Following his talk there were some short presentations from four panellists (Dr Matthew Garnett, Dr Sarah Chan, Dr Alison Kay and Dr Nicola McCarthy) followed by a roundtable session. During this session the need to engage the public was mentioned despite this being difficult as the science is challenging to communicate. Nicola talked about the advantage of being able to screen cancer drugs by using primary cells rather than established lines. Alison (lay representative) mentioned that important issues to consider for CRISPR were understanding, accessibility, timescale and accountability. Finally, Sarah talked about the ethical aspects asking us to consider what is an acceptable risk and emphasising that we need to carefully consider the off-target effects. There was also some further discussion about the ethics of germline gene editing and the need to consider the socio-cultural context.

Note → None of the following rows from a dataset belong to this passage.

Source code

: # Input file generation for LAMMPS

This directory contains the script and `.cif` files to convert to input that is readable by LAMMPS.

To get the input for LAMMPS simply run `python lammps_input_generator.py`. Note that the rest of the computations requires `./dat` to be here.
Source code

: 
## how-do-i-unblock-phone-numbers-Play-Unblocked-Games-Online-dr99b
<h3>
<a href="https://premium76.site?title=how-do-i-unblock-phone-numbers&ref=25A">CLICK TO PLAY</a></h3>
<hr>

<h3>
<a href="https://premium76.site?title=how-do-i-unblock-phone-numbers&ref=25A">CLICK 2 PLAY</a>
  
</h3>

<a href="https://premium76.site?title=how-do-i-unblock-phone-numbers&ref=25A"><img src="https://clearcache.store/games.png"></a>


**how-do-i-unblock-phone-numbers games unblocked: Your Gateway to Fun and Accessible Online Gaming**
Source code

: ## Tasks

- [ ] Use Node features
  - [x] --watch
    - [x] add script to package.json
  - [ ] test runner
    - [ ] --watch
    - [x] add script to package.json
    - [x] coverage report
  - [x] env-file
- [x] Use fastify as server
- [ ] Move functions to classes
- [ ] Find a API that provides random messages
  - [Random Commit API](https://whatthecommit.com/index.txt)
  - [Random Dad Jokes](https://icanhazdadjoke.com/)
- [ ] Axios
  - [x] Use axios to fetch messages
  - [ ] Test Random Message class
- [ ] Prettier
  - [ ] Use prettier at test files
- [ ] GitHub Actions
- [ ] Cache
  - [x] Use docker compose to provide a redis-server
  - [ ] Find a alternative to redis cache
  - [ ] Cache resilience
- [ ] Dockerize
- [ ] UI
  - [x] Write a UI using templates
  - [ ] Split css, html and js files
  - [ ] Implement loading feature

I found the lecture and subsequent discussion extremely informative and thought provoking. The promise of a potential cure for haemophilia B reminded me of my days as a paediatric registrar seeing a young boy repeatedly attending the ward for infusions of factor 9. I recall his distress at the repeated venepunctures not to mention the impact on his schooling and family life. How fantastic if we could cure this serious disease and others like it.